In order to facilitate developers to better use the cluster, the platform integrates the optimization technology capabilities of the Wuwenxin large model service system. When the concurrency is very high and multiple users send requests at the same time, through request scheduling, prompt word caching and other technologies, it can help to better distribute tasks and return calculation results, and can achieve more than 30 times the throughput rate, making the application run more smoothly.


Conclusion: Make AI computing power accessible to everyone

"Pushing up the technological ceiling is not contradictory to the implementation and diffusion of technology, and it depends on how we are determined to treat this technology." Xia Lixue believes that today, saying that the cost of large models can be reduced to 1/10000 is like saying 30 years ago that every household should have access to electricity.

Good infrastructure is such a kind of "magic" that when the marginal cost drops to a critical value, more people can embrace new technologies.


At present, the development of the big model industry is entering the stage of large-scale industrial implementation, and the flourishing of application scenarios has brought about an increasingly urgent demand for big model training. Building AI Native infrastructure in the big model era can not only provide AI developers with a more general, efficient, and convenient R&D environment, but also realize the effective integration of computing resources and support the key cornerstone of the sustainable development of the AI ​​industry.

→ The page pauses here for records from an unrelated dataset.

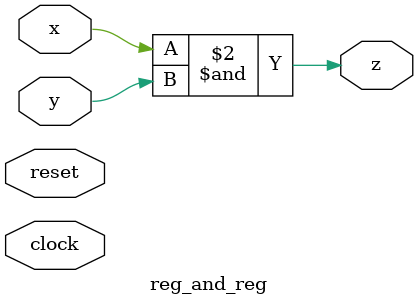
<source format=v>
/**
* Exercise 3.4
* you can change the code below freely
  * */
module reg_and_reg(
  input wire clock,
  input wire reset,
  input wire x,
  input wire y,
  output reg z
);
  always @(*) begin
    z = x & y;
  end
endmodule

</source>
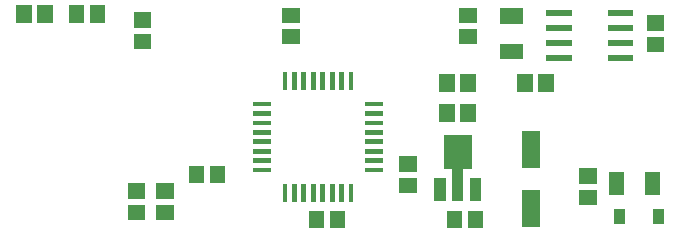
<source format=gbr>
G04 start of page 9 for group -4015 idx -4015 *
G04 Title: (unknown), toppaste *
G04 Creator: pcb 20110918 *
G04 CreationDate: Sat 02 Feb 2013 06:53:47 PM GMT UTC *
G04 For: petersen *
G04 Format: Gerber/RS-274X *
G04 PCB-Dimensions: 293000 81000 *
G04 PCB-Coordinate-Origin: lower left *
%MOIN*%
%FSLAX25Y25*%
%LNTOPPASTE*%
%ADD90R,0.0157X0.0157*%
%ADD89R,0.0945X0.0945*%
%ADD88R,0.0378X0.0378*%
%ADD87R,0.0630X0.0630*%
%ADD86R,0.0200X0.0200*%
%ADD85R,0.0360X0.0360*%
%ADD84R,0.0512X0.0512*%
G54D84*X69607Y15043D02*X70393D01*
X69607Y7957D02*X70393D01*
X47543Y74393D02*Y73607D01*
X40457Y74393D02*Y73607D01*
X22957Y74393D02*Y73607D01*
X30043Y74393D02*Y73607D01*
X60107Y15043D02*X60893D01*
X60107Y7957D02*X60893D01*
X163957Y51393D02*Y50607D01*
X171043Y51393D02*Y50607D01*
X163957Y41393D02*Y40607D01*
X171043Y41393D02*Y40607D01*
X150607Y16957D02*X151393D01*
X150607Y24043D02*X151393D01*
X233107Y71043D02*X233893D01*
X233107Y63957D02*X233893D01*
X111607Y66457D02*X112393D01*
X111607Y73543D02*X112393D01*
X170607Y66457D02*X171393D01*
X170607Y73543D02*X171393D01*
X62107Y72043D02*X62893D01*
X62107Y64957D02*X62893D01*
G54D85*X221600Y7100D02*Y5900D01*
X234500Y7100D02*Y5900D01*
G54D86*X198000Y74500D02*X204500D01*
X198000Y69500D02*X204500D01*
X198000Y64500D02*X204500D01*
X198000Y59500D02*X204500D01*
X218500D02*X225000D01*
X218500Y64500D02*X225000D01*
X218500Y69500D02*X225000D01*
X218500Y74500D02*X225000D01*
G54D84*X232405Y18681D02*Y16319D01*
X220595Y18681D02*Y16319D01*
X210607Y12957D02*X211393D01*
X210607Y20043D02*X211393D01*
X166457Y5893D02*Y5107D01*
X173543Y5893D02*Y5107D01*
X184319Y73405D02*X186681D01*
X184319Y61595D02*X186681D01*
X189957Y51393D02*Y50607D01*
X197043Y51393D02*Y50607D01*
X120457Y5893D02*Y5107D01*
X127543Y5893D02*Y5107D01*
X80457Y20893D02*Y20107D01*
X87543Y20893D02*Y20107D01*
G54D87*X192000Y12307D02*Y6008D01*
Y31992D02*Y25693D01*
G54D88*X161688Y17547D02*Y13453D01*
X167594Y25263D02*Y13453D01*
G54D89*Y28887D02*Y26997D01*
G54D88*X173500Y17547D02*Y13453D01*
G54D90*X132023Y53992D02*Y49566D01*
X128874Y53992D02*Y49566D01*
X125724Y53992D02*Y49566D01*
X122575Y53992D02*Y49566D01*
X119425Y53992D02*Y49566D01*
X116275Y53992D02*Y49566D01*
X113126Y53992D02*Y49566D01*
X109976Y53992D02*Y49566D01*
X100008Y44023D02*X104434D01*
X100008Y40874D02*X104434D01*
X100008Y37724D02*X104434D01*
X100008Y34575D02*X104434D01*
X100008Y31425D02*X104434D01*
X100008Y28275D02*X104434D01*
X100008Y25126D02*X104434D01*
X100008Y21976D02*X104434D01*
X109977Y16434D02*Y12008D01*
X113126Y16434D02*Y12008D01*
X116276Y16434D02*Y12008D01*
X119425Y16434D02*Y12008D01*
X122575Y16434D02*Y12008D01*
X125725Y16434D02*Y12008D01*
X128874Y16434D02*Y12008D01*
X132024Y16434D02*Y12008D01*
X137566Y21977D02*X141992D01*
X137566Y25126D02*X141992D01*
X137566Y28276D02*X141992D01*
X137566Y31425D02*X141992D01*
X137566Y34575D02*X141992D01*
X137566Y37725D02*X141992D01*
X137566Y40874D02*X141992D01*
X137566Y44024D02*X141992D01*
M02*

</source>
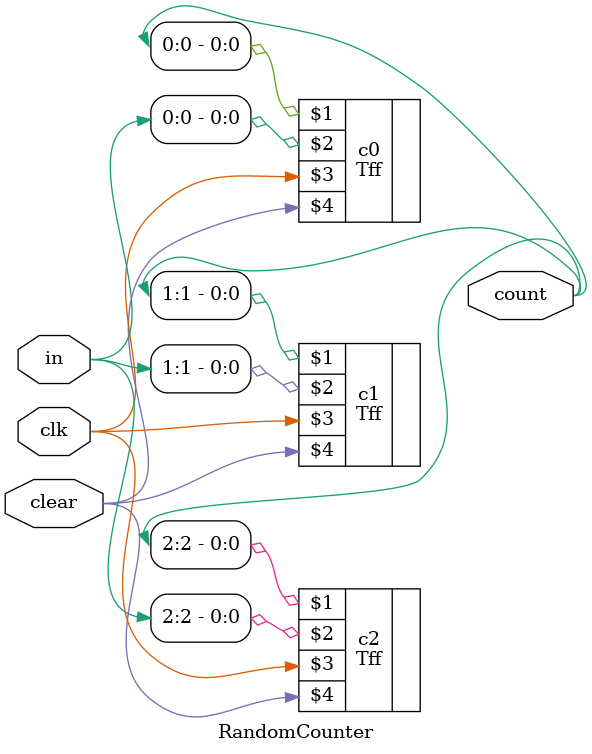
<source format=v>
`timescale 1ns / 1ps
module RandomCounter(count, clk, clear, in);
    output [2:0] count;
    input clk, clear;
    input [2:0] in;

    Tff c0(count[0], in[0], clk, clear);
    Tff c1(count[1], in[1], clk, clear);
    Tff c2(count[2], in[2], clk, clear);
endmodule
</source>
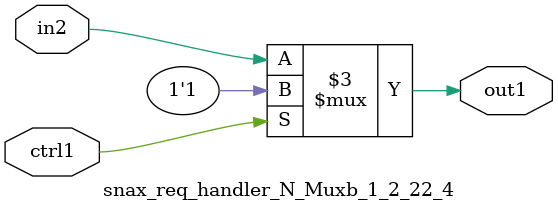
<source format=v>

`timescale 1ps / 1ps


module snax_req_handler_N_Muxb_1_2_22_4( in2, ctrl1, out1 );

    input in2;
    input ctrl1;
    output out1;
    reg out1;

    
    // rtl_process:snax_req_handler_N_Muxb_1_2_22_4/snax_req_handler_N_Muxb_1_2_22_4_thread_1
    always @*
      begin : snax_req_handler_N_Muxb_1_2_22_4_thread_1
        case (ctrl1) 
          1'b1: 
            begin
              out1 = 1'b1;
            end
          default: 
            begin
              out1 = in2;
            end
        endcase
      end

endmodule





</source>
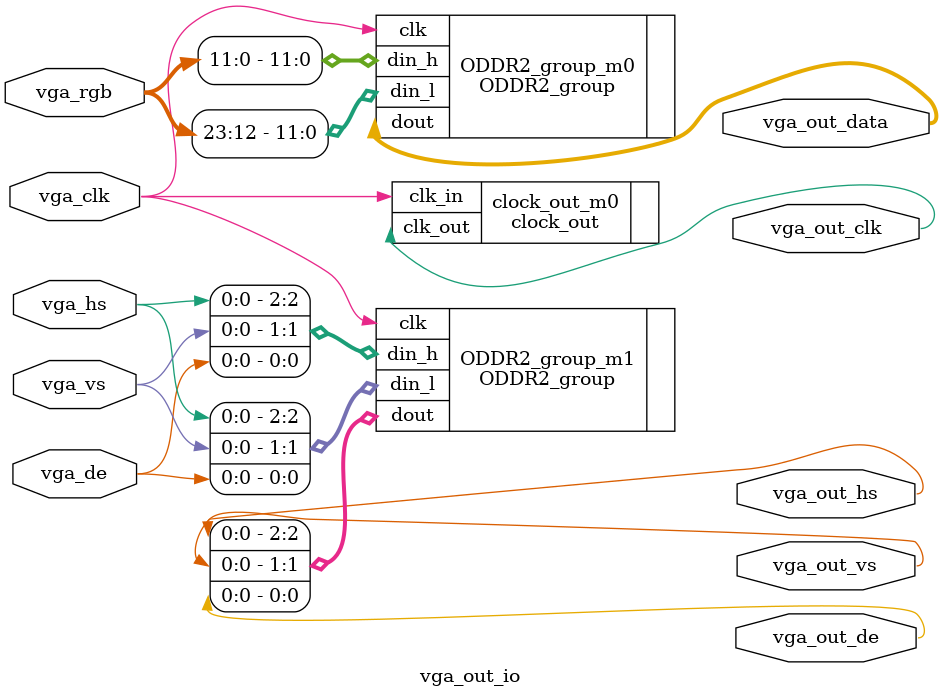
<source format=v>
module vga_out_io
(
	input vga_clk,
	input vga_hs,
	input vga_vs,
	input vga_de,
	input[23:0] vga_rgb,
	
	output vga_out_clk,
	output vga_out_hs,
	output vga_out_de,
	output vga_out_vs,
	output[11:0]  vga_out_data
);

ODDR2_group
#(
	.DATA_BITS(12)
)
ODDR2_group_m0
(
	.clk(vga_clk),
	.din_h(vga_rgb[11:0]),
	.din_l(vga_rgb[23:12]),
	.dout(vga_out_data)
);
 
ODDR2_group
#(
	.DATA_BITS(3)
)
ODDR2_group_m1
(
	.clk(vga_clk),
	.din_h({vga_hs,vga_vs,vga_de}),
	.din_l({vga_hs,vga_vs,vga_de}),
	.dout({vga_out_hs,vga_out_vs,vga_out_de})
);
clock_out clock_out_m0
(
	.clk_in(vga_clk),
	.clk_out(vga_out_clk)
);
endmodule 
</source>
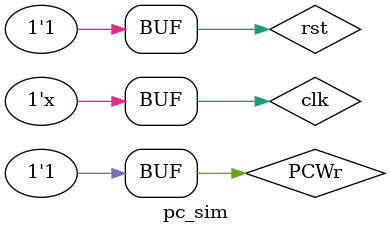
<source format=v>
`timescale 1ns / 1ps


module pc_sim();
     reg clk=0,rst=0,PCWr=0;
     reg [31:0] npc;
     wire [31:0] pc;
    PC uut(npc,PCWr,clk,rst,pc);
    initial begin
     #15 rst=1;
     #20 PCWr=1;
    end
    always #5 clk=~clk;
    
endmodule

</source>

The development of AI requires both the ability to integrate multiple heterogeneous chips into the underlying system and the need for an easy-to-use middle layer between heterogeneous computing power and multiple algorithms, allowing users to schedule different computing powers through a unified programming framework. At the same time, it can be packaged with interfaces that are compatible with existing user programming habits to facilitate future expansion.

Wuwen Xinqiong is committed to building an AI Native infrastructure that is truly adaptable to multiple models and multiple chips, making AI computing power easily available in the world. It hopes to achieve not only the effective connection, utilization and integration of "M×N", but also the ultimate goal of turning the computing power resources that seem to be dormant now into real big computing power, pushing up the integrity of the big model ecosystem, significantly reducing the cost of implementing big models, and helping to promote the application innovation of big models in various industries.